A city analysis of delinquent bills revealed that nearly 70 percent of the debt is more than 2 years old. The older a debt gets, industry experts say, the less likely it is that it will be collected. People die, move or even forget about bills past due as time goes on.
“There’s no write-off of these older debts,” Bruce Haupt, the city’s deputy assistant finance director, told the City Council’s Budget and Fiscal Affairs Committee. “It’s just in terms of setting realistic expectations of what is potentially out there to really pursue, it’s really the last two years’ worth of debt.”
According to the Finance Department, that represents about $210 million.
[T]he $295 million the city is owed in unpaid ambulance rides alone will be difficult to collect because many of the debtors are uninsured, indigent people. The city’s leverage to collect $25 million in red-light camera fines has been limited in part by the county tax assessor’s refusal to deny vehicle registration renewals to red-light scofflaws.

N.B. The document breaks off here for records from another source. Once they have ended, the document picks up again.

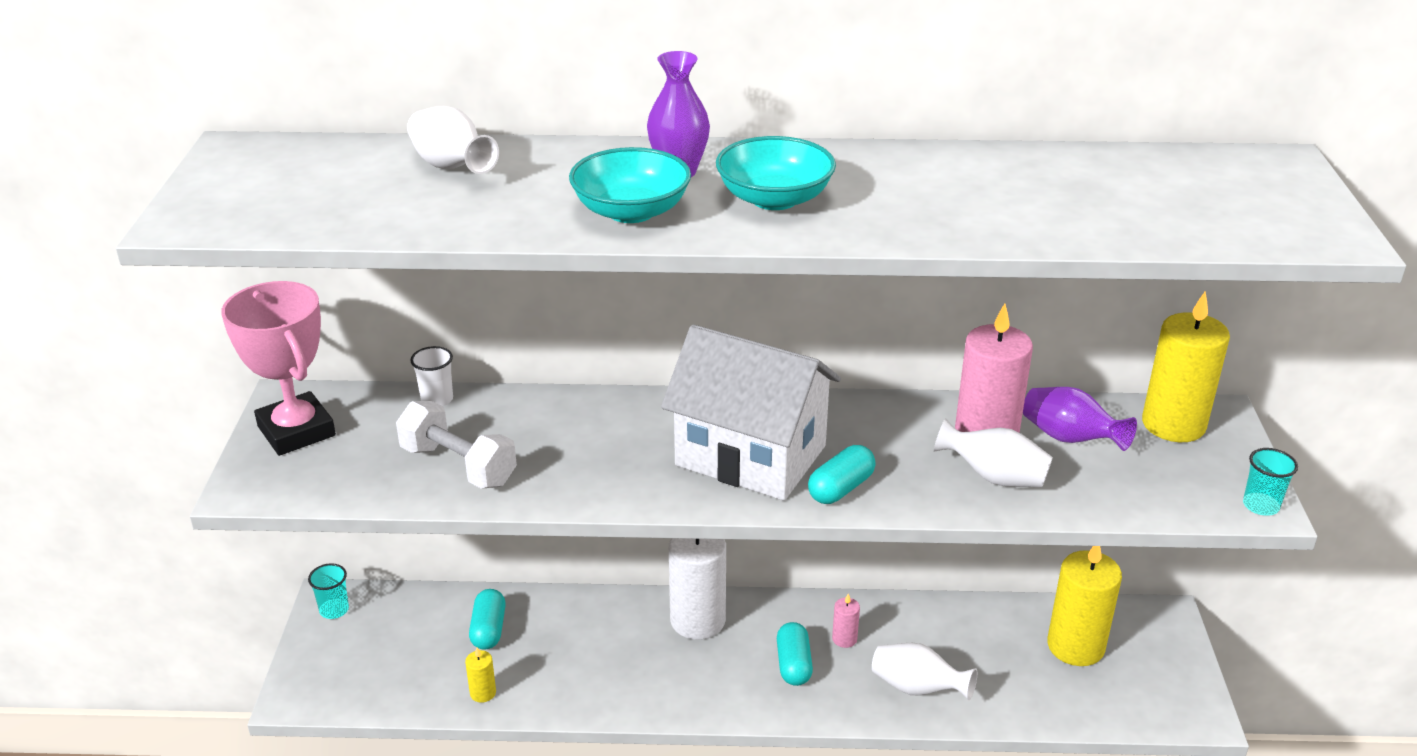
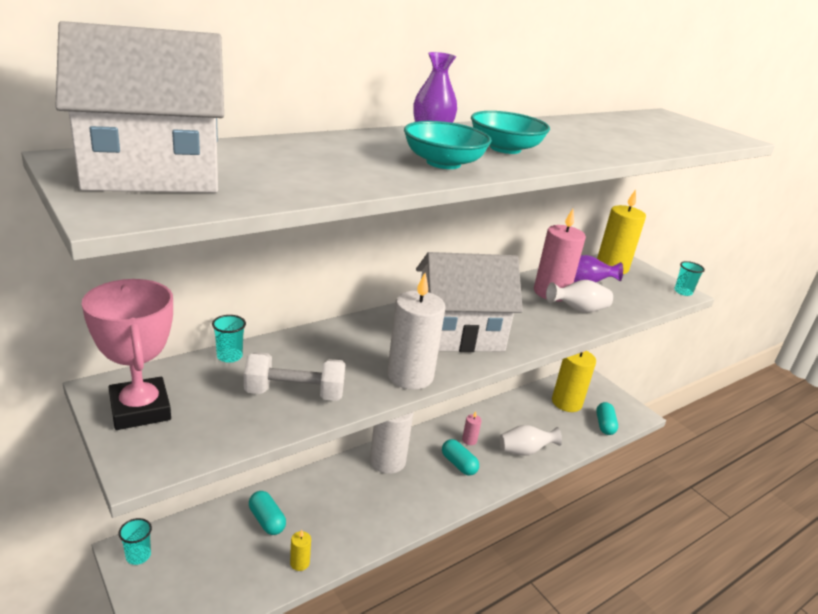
camera: 40 degrees left, 5 degrees down
pink trophy [221,281,336,456] -> pink trophy turned 45 degrees clockwise [82,279,173,430]
white vase [407,106,499,174] -> none
white cup [410,346,453,406] -> turquoise cup [212,315,246,363]
turquoise capsule [808,445,876,504] -> turquoise capsule moved to [596,402,618,435]
none -> white house [55,21,224,193]
none -> white candle [387,273,445,390]

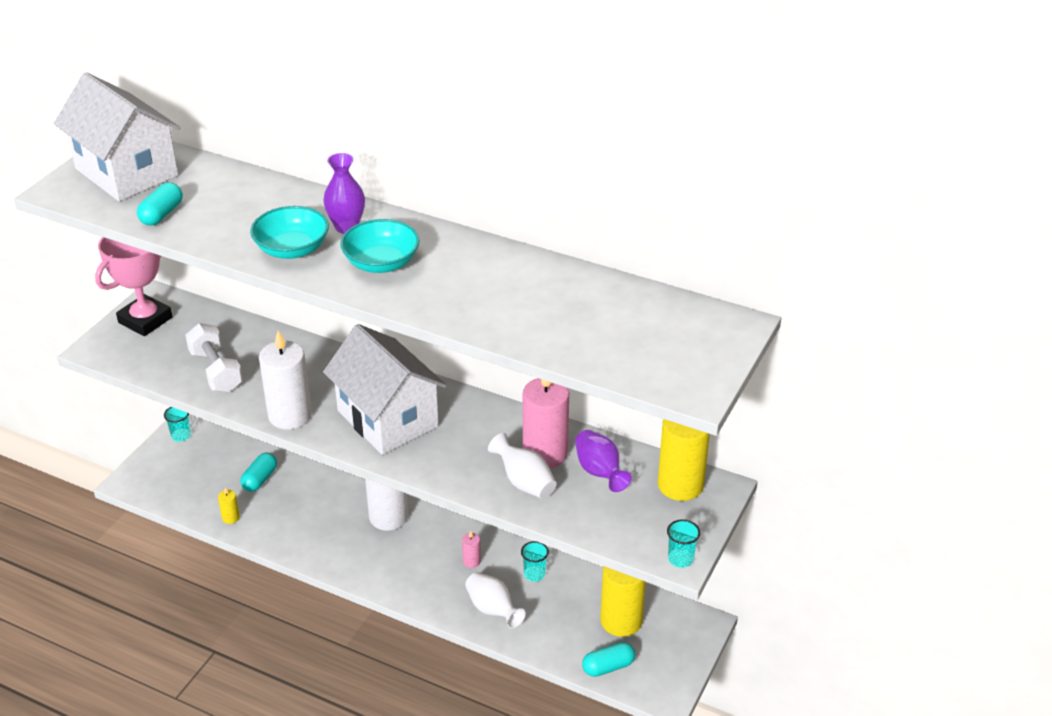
camera: 65 degrees right, 10 degrees up
turquoise cup [212,315,246,363] -> turquoise cup moved to [521,541,549,582]
turquoise capsule [442,439,479,476] -> turquoise capsule moved to [137,182,183,226]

Finance director Kelly Dowe said he expects collections to increase as the city changes the way it evaluates its debt collectors. Currently, the city evaluates its collectors largely on how many contacts they make with debtors. Several of those collections contracts are up for renewal this year, and Dowe said the city intends to shift toward evaluating its debt collectors on how much money they brought in. The city also intends to improve its data management, Dowe said.
The city uses at least five different firms to collect bills for 13 departments. The departments’ databases are not integrated. Currently, there is no way of knowing, for example, if a delinquent property owner also has applied for a restaurant permit. The city also has stopped short of reporting many kinds of debt to credit bureaus to increase pressure on debtors.

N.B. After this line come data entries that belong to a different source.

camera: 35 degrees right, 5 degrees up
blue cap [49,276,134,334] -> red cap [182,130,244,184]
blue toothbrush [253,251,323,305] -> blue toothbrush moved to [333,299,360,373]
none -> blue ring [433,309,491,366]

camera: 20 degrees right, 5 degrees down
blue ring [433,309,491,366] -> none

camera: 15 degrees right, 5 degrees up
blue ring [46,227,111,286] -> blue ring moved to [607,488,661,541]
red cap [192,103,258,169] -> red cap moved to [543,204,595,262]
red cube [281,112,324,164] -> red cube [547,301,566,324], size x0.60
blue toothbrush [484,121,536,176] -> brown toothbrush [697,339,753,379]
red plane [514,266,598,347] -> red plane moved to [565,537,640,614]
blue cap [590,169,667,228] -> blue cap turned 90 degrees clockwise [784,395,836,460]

Kind of a different tone this time around. Still, even with the reduced numbers, it’s worth the effort. If $210 million is the new target, that’s still a lot of money, and collecting even ten percent of it would make a big difference. If you look at this detailed presentation given to the city’s Budget & Fiscal Affairs Committee, you’ll see this on the Executive Summary page:
The project team is now moving into the implementation phase of the project focused on building sustainable processes to more
effectively manage collection efforts including:
1. Implementing specific activities to collect against outstanding debt
2. Implementing citywide practices that will improve the collection processes going forward including:
- Collection enforcement mechanisms such as Credit Bureau Reporting, Scofflaw, and Legal Action
- Citywide skip tracing capabilities to obtain correct contact information on City debtors
- Metrics for reporting on internal collections’ operations and external vendors
- Developing the infrastructure to support the reporting process, customer master data, and skip tracing
Implementing the above recommendations is expected to yield an incremental FY13 Budget impact of $9.3 MM
($8.6MM to General Fund).
Not too shabby. The Fiscal Responsibility page has other presentations from August through January, and I can tell you because I was looking on that page early yesterday morning for this kind of information that it was all (except for the presentation from August ) added during the day yesterday. Because none of that was there when I looked, and because the Chron story didn’t address the issue, I sent an inquiry to Finance Director Dowe to ask for a total on debt collection since this initiative was announced. Now we can see what they project, but I still can’t tell how much they’ve already taken in. I will let you know when I hear back from him.